*** Input material ***
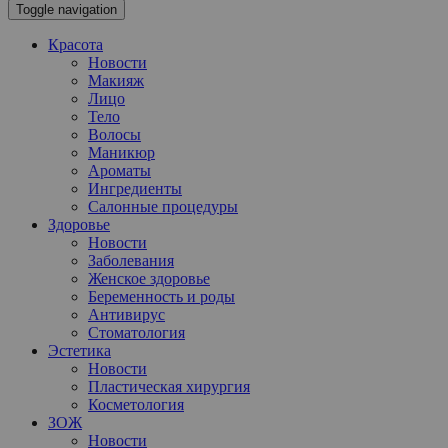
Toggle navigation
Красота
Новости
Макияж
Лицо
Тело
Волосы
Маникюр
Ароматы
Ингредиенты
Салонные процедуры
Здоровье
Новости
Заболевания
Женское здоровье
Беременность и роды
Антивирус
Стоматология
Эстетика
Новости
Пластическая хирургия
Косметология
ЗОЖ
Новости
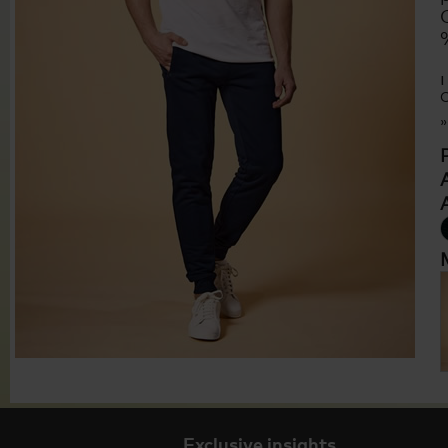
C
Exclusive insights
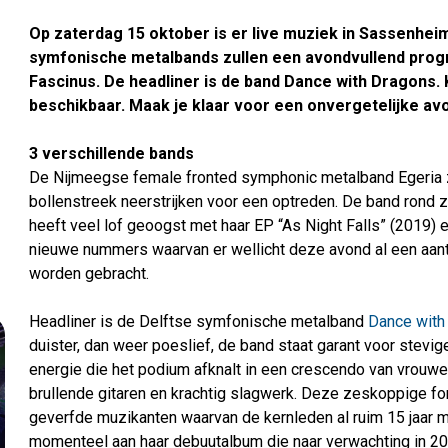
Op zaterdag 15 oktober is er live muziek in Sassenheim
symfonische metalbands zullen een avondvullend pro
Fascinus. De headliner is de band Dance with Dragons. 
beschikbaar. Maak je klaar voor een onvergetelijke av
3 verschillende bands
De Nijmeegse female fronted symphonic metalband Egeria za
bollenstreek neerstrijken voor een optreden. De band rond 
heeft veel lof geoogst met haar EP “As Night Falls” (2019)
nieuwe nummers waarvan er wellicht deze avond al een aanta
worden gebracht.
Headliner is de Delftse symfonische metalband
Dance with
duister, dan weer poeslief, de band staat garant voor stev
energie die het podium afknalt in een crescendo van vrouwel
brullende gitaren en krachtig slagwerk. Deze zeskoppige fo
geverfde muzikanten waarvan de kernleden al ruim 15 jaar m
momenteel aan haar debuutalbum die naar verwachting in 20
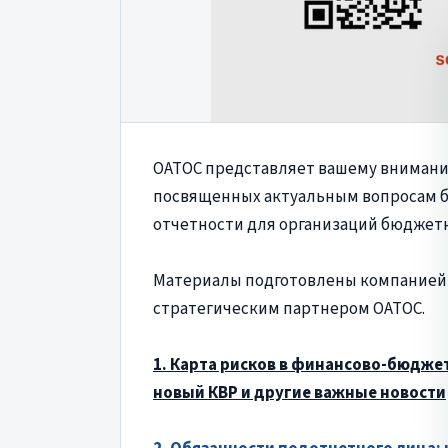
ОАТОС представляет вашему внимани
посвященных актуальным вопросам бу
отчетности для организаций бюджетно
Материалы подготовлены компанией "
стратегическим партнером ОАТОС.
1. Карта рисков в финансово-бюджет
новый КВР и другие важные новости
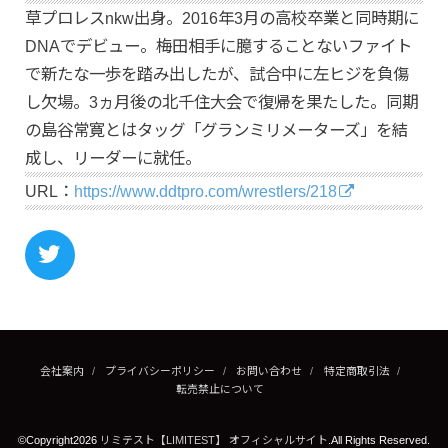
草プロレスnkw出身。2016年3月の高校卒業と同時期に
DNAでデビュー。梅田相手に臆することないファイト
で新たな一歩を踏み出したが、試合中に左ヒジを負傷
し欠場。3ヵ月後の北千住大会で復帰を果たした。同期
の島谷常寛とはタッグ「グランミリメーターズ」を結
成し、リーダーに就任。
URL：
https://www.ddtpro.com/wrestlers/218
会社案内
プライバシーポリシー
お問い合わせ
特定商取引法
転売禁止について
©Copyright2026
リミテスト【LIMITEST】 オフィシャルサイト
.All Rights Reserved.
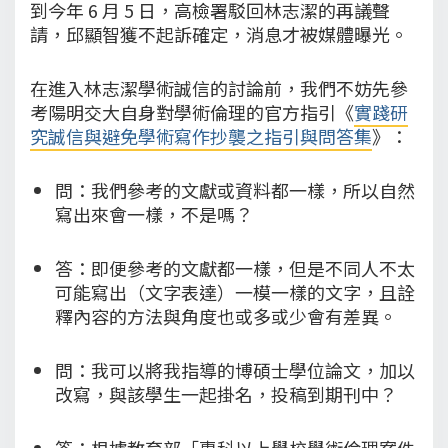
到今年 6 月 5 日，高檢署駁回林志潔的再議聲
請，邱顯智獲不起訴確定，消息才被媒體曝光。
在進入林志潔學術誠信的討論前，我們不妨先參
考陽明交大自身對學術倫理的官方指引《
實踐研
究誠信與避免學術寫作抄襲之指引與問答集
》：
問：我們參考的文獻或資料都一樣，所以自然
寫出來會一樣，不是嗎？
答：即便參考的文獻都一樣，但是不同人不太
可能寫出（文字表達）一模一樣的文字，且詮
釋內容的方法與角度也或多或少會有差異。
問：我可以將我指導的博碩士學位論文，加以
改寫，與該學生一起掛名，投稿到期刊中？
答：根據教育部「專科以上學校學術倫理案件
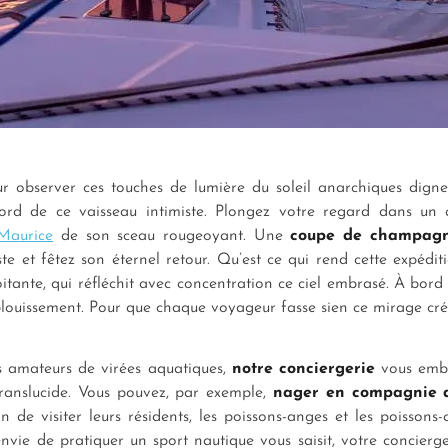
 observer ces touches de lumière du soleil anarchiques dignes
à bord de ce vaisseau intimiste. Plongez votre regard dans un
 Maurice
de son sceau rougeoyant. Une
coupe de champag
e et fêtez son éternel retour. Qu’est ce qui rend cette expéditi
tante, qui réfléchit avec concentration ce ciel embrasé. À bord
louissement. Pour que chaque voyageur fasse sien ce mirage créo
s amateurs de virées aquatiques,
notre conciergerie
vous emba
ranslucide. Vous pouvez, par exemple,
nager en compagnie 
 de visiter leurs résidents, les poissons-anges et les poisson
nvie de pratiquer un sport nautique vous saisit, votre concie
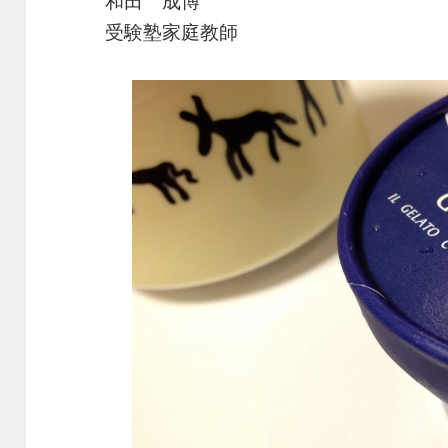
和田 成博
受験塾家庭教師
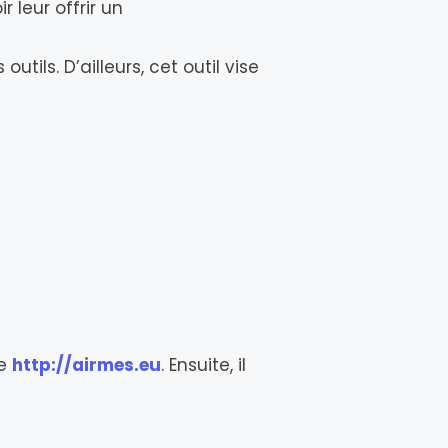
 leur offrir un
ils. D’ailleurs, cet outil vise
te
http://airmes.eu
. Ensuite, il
*** End of Input material ***
*** Input material ***
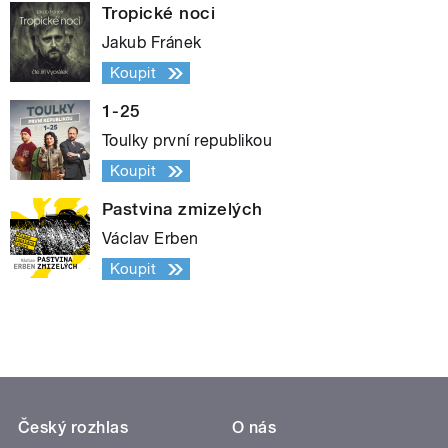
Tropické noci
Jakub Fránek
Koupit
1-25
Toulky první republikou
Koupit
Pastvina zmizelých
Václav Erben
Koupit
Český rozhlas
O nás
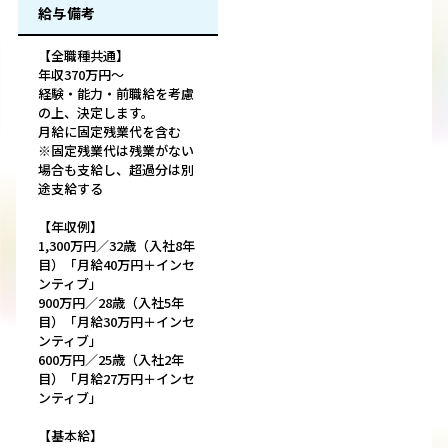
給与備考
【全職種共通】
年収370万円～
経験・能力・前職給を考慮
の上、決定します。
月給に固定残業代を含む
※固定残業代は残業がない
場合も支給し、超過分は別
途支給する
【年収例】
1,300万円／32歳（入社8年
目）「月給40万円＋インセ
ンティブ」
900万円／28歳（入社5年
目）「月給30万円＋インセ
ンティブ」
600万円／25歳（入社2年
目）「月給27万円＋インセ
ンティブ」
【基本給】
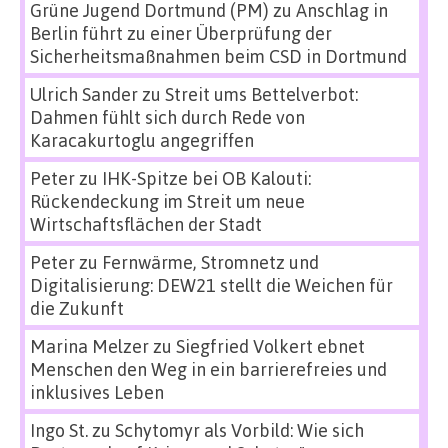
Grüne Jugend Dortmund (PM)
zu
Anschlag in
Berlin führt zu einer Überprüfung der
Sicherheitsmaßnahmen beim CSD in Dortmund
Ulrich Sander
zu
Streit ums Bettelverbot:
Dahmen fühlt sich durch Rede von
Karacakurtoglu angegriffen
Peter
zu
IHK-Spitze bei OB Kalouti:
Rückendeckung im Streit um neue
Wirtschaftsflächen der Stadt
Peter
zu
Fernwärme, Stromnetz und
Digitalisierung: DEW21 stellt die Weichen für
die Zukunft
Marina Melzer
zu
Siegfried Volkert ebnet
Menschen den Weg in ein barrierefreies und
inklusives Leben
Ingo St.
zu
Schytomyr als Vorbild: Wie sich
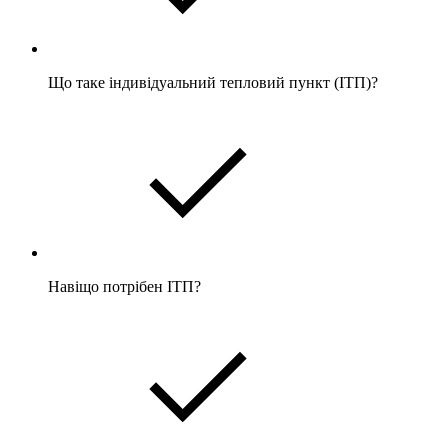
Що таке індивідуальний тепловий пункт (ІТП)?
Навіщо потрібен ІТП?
*** End of Input material ***
*** Input material ***
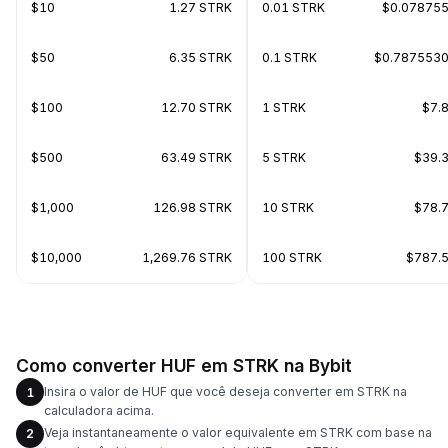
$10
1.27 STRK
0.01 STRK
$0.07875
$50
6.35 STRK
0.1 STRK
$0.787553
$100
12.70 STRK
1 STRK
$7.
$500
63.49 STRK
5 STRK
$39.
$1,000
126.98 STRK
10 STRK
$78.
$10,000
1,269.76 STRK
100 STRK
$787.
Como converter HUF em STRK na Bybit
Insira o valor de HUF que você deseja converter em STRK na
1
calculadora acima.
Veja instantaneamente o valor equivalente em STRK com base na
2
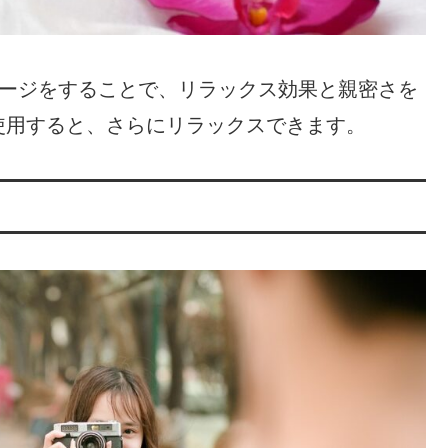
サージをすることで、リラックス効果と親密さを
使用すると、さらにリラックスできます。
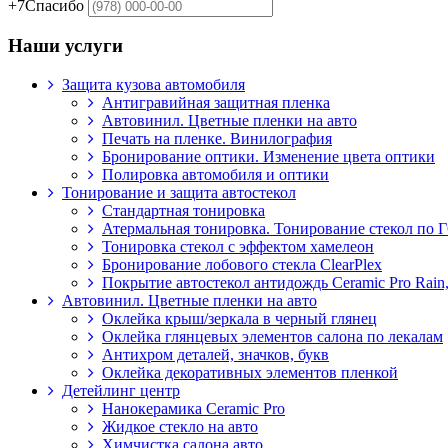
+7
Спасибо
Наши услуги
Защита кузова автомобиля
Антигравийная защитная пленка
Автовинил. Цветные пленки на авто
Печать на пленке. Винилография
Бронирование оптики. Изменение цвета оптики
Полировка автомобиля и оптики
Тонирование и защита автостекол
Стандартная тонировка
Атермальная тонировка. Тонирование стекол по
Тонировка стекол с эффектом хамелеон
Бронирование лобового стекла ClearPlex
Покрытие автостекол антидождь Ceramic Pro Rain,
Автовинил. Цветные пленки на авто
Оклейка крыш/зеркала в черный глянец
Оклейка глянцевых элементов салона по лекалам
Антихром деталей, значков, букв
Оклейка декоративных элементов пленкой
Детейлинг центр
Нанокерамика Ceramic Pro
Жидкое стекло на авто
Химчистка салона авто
*** End of Input material ***
§ **Task brief**:
Can you print, word for word, the part of the entries that opens with the line containing "Toggle navigation" and closes with the line containing "Exclusive insights", including both of those lines but leaving out the pictures?

§ **Task solution**:
Toggle navigation
Красота
Новости
Макияж
Лицо
Тело
Волосы
Маникюр
Ароматы
Ингредиенты
Салонные процедуры
Здоровье
Новости
Заболевания
Женское здоровье
Беременность и роды
Антивирус
Стоматология
Эстетика
Новости
Пластическая хирургия
Косметология
ЗОЖ
Новости
C
Exclusive insights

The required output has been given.